**Task prompt:** Reproduce the listing below word for word, keeping every line in the same order.

**Dataset entries:**
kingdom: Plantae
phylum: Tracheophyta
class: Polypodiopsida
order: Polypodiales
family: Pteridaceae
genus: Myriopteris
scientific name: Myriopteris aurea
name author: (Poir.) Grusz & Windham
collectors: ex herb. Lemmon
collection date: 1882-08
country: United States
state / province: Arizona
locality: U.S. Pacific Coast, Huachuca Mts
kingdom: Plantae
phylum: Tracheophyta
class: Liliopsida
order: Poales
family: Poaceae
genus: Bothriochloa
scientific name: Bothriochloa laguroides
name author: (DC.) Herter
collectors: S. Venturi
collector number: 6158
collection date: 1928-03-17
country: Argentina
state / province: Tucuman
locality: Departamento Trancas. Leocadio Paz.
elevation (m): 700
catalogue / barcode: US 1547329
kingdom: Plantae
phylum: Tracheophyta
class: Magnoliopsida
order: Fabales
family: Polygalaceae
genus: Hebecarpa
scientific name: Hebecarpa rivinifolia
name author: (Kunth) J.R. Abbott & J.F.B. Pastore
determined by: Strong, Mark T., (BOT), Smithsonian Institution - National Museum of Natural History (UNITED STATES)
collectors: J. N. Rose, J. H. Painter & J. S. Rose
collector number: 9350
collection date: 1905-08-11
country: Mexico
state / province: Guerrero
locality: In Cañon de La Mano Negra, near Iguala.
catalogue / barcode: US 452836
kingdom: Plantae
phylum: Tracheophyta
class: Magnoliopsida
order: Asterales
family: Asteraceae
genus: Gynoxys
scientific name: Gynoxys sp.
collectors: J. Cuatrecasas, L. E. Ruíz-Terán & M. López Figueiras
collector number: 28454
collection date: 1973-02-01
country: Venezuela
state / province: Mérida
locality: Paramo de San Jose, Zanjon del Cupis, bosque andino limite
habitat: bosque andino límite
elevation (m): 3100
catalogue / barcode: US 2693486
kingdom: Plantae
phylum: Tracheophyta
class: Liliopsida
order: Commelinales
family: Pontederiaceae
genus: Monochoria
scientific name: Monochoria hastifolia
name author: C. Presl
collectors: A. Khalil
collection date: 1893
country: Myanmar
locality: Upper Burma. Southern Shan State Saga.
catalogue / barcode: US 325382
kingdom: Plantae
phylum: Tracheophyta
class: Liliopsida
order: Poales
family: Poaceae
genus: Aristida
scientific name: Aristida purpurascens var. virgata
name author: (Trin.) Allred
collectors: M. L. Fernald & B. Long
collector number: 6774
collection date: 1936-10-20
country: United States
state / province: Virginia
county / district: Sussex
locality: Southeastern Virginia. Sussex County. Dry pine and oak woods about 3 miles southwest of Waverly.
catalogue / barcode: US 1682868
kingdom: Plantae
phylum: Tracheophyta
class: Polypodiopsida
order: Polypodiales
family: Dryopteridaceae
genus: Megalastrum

**Solution:**
kingdom: Plantae
phylum: Tracheophyta
class: Polypodiopsida
order: Polypodiales
family: Pteridaceae
genus: Myriopteris
scientific name: Myriopteris aurea
name author: (Poir.) Grusz & Windham
collectors: ex herb. Lemmon
collection date: 1882-08
country: United States
state / province: Arizona
locality: U.S. Pacific Coast, Huachuca Mts
kingdom: Plantae
phylum: Tracheophyta
class: Liliopsida
order: Poales
family: Poaceae
genus: Bothriochloa
scientific name: Bothriochloa laguroides
name author: (DC.) Herter
collectors: S. Venturi
collector number: 6158
collection date: 1928-03-17
country: Argentina
state / province: Tucuman
locality: Departamento Trancas. Leocadio Paz.
elevation (m): 700
catalogue / barcode: US 1547329
kingdom: Plantae
phylum: Tracheophyta
class: Magnoliopsida
order: Fabales
family: Polygalaceae
genus: Hebecarpa
scientific name: Hebecarpa rivinifolia
name author: (Kunth) J.R. Abbott & J.F.B. Pastore
determined by: Strong, Mark T., (BOT), Smithsonian Institution - National Museum of Natural History (UNITED STATES)
collectors: J. N. Rose, J. H. Painter & J. S. Rose
collector number: 9350
collection date: 1905-08-11
country: Mexico
state / province: Guerrero
locality: In Cañon de La Mano Negra, near Iguala.
catalogue / barcode: US 452836
kingdom: Plantae
phylum: Tracheophyta
class: Magnoliopsida
order: Asterales
family: Asteraceae
genus: Gynoxys
scientific name: Gynoxys sp.
collectors: J. Cuatrecasas, L. E. Ruíz-Terán & M. López Figueiras
collector number: 28454
collection date: 1973-02-01
country: Venezuela
state / province: Mérida
locality: Paramo de San Jose, Zanjon del Cupis, bosque andino limite
habitat: bosque andino límite
elevation (m): 3100
catalogue / barcode: US 2693486
kingdom: Plantae
phylum: Tracheophyta
class: Liliopsida
order: Commelinales
family: Pontederiaceae
genus: Monochoria
scientific name: Monochoria hastifolia
name author: C. Presl
collectors: A. Khalil
collection date: 1893
country: Myanmar
locality: Upper Burma. Southern Shan State Saga.
catalogue / barcode: US 325382
kingdom: Plantae
phylum: Tracheophyta
class: Liliopsida
order: Poales
family: Poaceae
genus: Aristida
scientific name: Aristida purpurascens var. virgata
name author: (Trin.) Allred
collectors: M. L. Fernald & B. Long
collector number: 6774
collection date: 1936-10-20
country: United States
state / province: Virginia
county / district: Sussex
locality: Southeastern Virginia. Sussex County. Dry pine and oak woods about 3 miles southwest of Waverly.
catalogue / barcode: US 1682868
kingdom: Plantae
phylum: Tracheophyta
class: Polypodiopsida
order: Polypodiales
family: Dryopteridaceae
genus: Megalastrum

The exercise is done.